En face, un autre avocat, Jean Codognès, député socialiste de 1997 à 2002 et ambitieux conseiller général, soupçonne ouvertement M. Bourquin de clientélisme et n’a pas ménagé Mme Amiel-Donat. Sa liste divers gauche a obtenu 15,12 %. Politiquement proche de lui, la jeune liste MoDem, de Clotilde Ripoull, obtient 8,53 %, le FN est contenu à 12,29 %. Maintenir deux listes à gauche, c’est faire gagner M. Alduy. Sous la pression de l’opinion et la poigne de fer de M. Bourquin, l’opposition bâtit une liste unique, à un quart d’heure du dépôt des candidatures. Panique à la mairie qui, sur le papier, a déjà perdu avec la triangulaire imposée par le FN. Le maire l’emporte finalement (45,48 %), mais l’affaire de la chaussette scelle l’improbable alliance de l’opposition.

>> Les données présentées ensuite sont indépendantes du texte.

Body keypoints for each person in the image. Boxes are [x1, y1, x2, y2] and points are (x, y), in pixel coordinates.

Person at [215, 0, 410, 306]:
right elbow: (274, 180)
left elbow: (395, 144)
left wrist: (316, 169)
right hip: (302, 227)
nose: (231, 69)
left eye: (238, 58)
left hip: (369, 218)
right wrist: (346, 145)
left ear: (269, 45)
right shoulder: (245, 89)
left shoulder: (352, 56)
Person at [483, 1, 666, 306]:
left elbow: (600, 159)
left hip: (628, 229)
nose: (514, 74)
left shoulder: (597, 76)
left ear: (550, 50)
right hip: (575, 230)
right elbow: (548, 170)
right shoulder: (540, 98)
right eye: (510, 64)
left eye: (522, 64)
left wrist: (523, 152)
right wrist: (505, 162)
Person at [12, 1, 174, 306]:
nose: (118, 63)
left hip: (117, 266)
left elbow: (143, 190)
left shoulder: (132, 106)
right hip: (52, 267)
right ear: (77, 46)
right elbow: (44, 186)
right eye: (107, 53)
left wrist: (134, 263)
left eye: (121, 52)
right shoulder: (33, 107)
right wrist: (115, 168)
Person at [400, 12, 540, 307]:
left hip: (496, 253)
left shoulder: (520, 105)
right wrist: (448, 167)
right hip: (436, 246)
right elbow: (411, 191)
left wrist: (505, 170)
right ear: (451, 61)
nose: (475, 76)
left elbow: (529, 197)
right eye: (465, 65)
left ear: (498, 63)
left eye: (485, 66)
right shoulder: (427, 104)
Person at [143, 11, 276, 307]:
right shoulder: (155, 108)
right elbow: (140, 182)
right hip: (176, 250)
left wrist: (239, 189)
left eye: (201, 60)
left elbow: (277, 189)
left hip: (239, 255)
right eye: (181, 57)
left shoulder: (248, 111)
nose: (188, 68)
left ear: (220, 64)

Le maire espère que la passion sera retombée avant une éventuelle invalidation. Il a déjà fort à faire entre la jeune et la vieille garde de son équipe, qui songent à sa succession. Et il ne manque pas de rappeler que les chevaliers blancs, à gauche, se font une virginité à moindre frais. M. Bourquin a été condamné, le 12 décembre 2007, à trois mois de prison avec sursis pour minoration des comptes de campagne et complicité de faux. Il a fait appel. Mme Amiel-Donat a siégé de 1989 à 1993 au côté de Paul Alduy. Elle a certes dénoncé en son temps la privatisation suspecte des cantines et les appels d’offres truqués, mais n’a pas été jusqu’à démissionner. Par amitié pour le vieux maire, qui avait fait d’elle une sorte d’héritière intellectuelle. Ce qui pèse encore dans l’affrontement avec le fils de son vieux mentor.